Dairy farmers have a tight deadline to protect profits. They have until Sept. 20 to sign up for Dairy Margin Coverage at their local USDA Farm Service Agency office.
The protected profit margin is the difference between national milk prices and national feed costs. University of Missouri dairy economist Joe Horner urges enrollment.
“Dairy Margin Coverage proves popular,” Horner says. More than 60 percent of Missouri producers joined since enrollment started June 17.
“Go sign up,” he says. “You just have to show up and sign up.”
In the 2018 farm bill, Dairy Margin Coverage (DMC) replaced the Margin Protection Program for Dairy. The old plan had gained few participants. DMC has proved easier and more attractive with 2019 prices.
“It’s a no-brainer for most farmers producing less than 5 million pounds of milk,” Horner says. “DMC helps manage ups and downs of prices.”
So far, milk margins have been tight this year. One appeal of DMC: It’s retroactive to Jan. 1, 2019. “Payments have already triggered January through July for the $9.50 margin,” Horner says.

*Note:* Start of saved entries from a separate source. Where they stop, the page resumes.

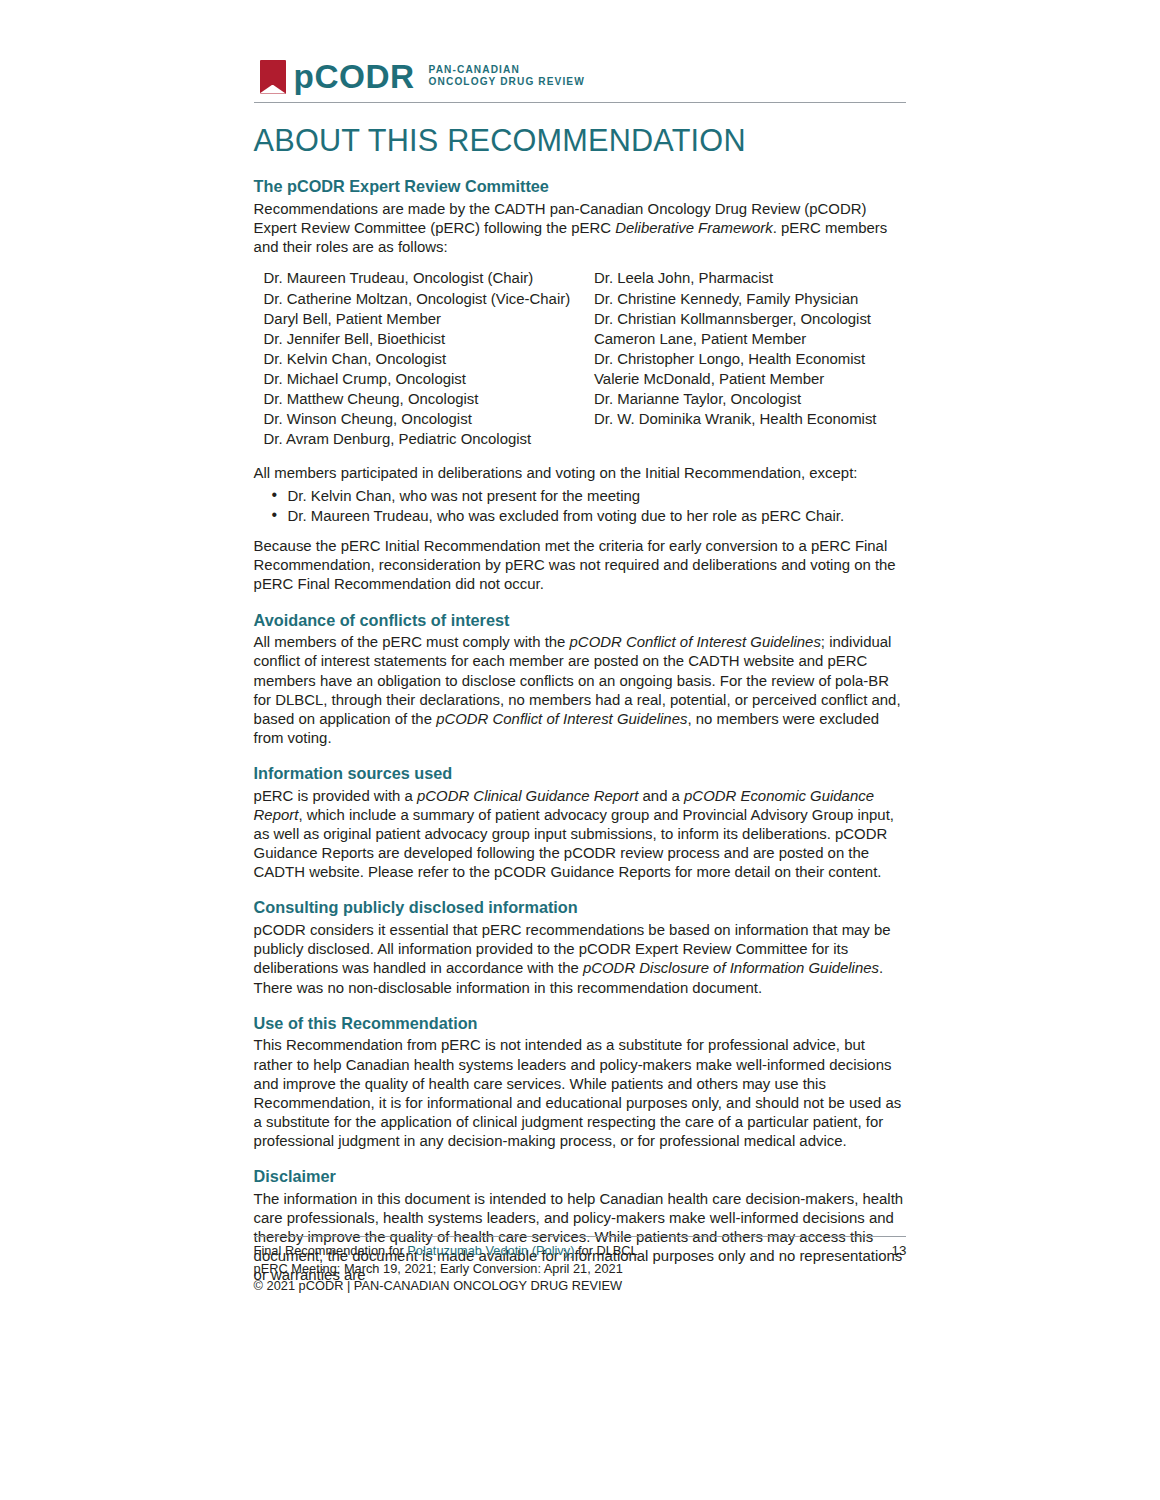pCODR
Pan-Canadian
Oncology Drug Review
ABOUT THIS RECOMMENDATION
The pCODR Expert Review Committee
Recommendations are made by the CADTH pan-Canadian Oncology Drug Review (pCODR) Expert Review Committee (pERC) following the pERC Deliberative Framework. pERC members and their roles are as follows:
Dr. Maureen Trudeau, Oncologist (Chair)
Dr. Leela John, Pharmacist
Dr. Catherine Moltzan, Oncologist (Vice-Chair)
Dr. Christine Kennedy, Family Physician
Daryl Bell, Patient Member
Dr. Christian Kollmannsberger, Oncologist
Dr. Jennifer Bell, Bioethicist
Cameron Lane, Patient Member
Dr. Kelvin Chan, Oncologist
Dr. Christopher Longo, Health Economist
Dr. Michael Crump, Oncologist
Valerie McDonald, Patient Member
Dr. Matthew Cheung, Oncologist
Dr. Marianne Taylor, Oncologist
Dr. Winson Cheung, Oncologist
Dr. W. Dominika Wranik, Health Economist
Dr. Avram Denburg, Pediatric Oncologist
All members participated in deliberations and voting on the Initial Recommendation, except:
Dr. Kelvin Chan, who was not present for the meeting
Dr. Maureen Trudeau, who was excluded from voting due to her role as pERC Chair.
Because the pERC Initial Recommendation met the criteria for early conversion to a pERC Final Recommendation, reconsideration by pERC was not required and deliberations and voting on the pERC Final Recommendation did not occur.
Avoidance of conflicts of interest
All members of the pERC must comply with the pCODR Conflict of Interest Guidelines; individual conflict of interest statements for each member are posted on the CADTH website and pERC members have an obligation to disclose conflicts on an ongoing basis. For the review of pola-BR for DLBCL, through their declarations, no members had a real, potential, or perceived conflict and, based on application of the pCODR Conflict of Interest Guidelines, no members were excluded from voting.
Information sources used
pERC is provided with a pCODR Clinical Guidance Report and a pCODR Economic Guidance Report, which include a summary of patient advocacy group and Provincial Advisory Group input, as well as original patient advocacy group input submissions, to inform its deliberations. pCODR Guidance Reports are developed following the pCODR review process and are posted on the CADTH website. Please refer to the pCODR Guidance Reports for more detail on their content.
Consulting publicly disclosed information
pCODR considers it essential that pERC recommendations be based on information that may be publicly disclosed. All information provided to the pCODR Expert Review Committee for its deliberations was handled in accordance with the pCODR Disclosure of Information Guidelines. There was no non-disclosable information in this recommendation document.
Use of this Recommendation
This Recommendation from pERC is not intended as a substitute for professional advice, but rather to help Canadian health systems leaders and policy-makers make well-informed decisions and improve the quality of health care services. While patients and others may use this Recommendation, it is for informational and educational purposes only, and should not be used as a substitute for the application of clinical judgment respecting the care of a particular patient, for professional judgment in any decision-making process, or for professional medical advice.
Disclaimer
The information in this document is intended to help Canadian health care decision-makers, health care professionals, health systems leaders, and policy-makers make well-informed decisions and thereby improve the quality of health care services. While patients and others may access this document, the document is made available for informational purposes only and no representations or warranties are
Final Recommendation for Polatuzumab Vedotin (Polivy) for DLBCL
pERC Meeting: March 19, 2021; Early Conversion: April 21, 2021
© 2021 pCODR | PAN-CANADIAN ONCOLOGY DRUG REVIEW
13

“Just go enroll for $9.50 margin insurance,” he adds.
The plan is flexible. Farmers can protect from 5 percent to 95 percent of their production.
DMC does require compliance in some other government programs. Participating dairy farms must protect highly erodible land and wetlands.
The University of Wisconsin developed a computer app to help farmers figure a strong financial safety net. FSA offices have access to that tool.
Farmers also get help from regional MU Extension dairy specialists. Contact them through your county extension center.
Across the country, dairy farms have been hard hit financially. “In times of volatile prices, margin protection is needed,” Horner says.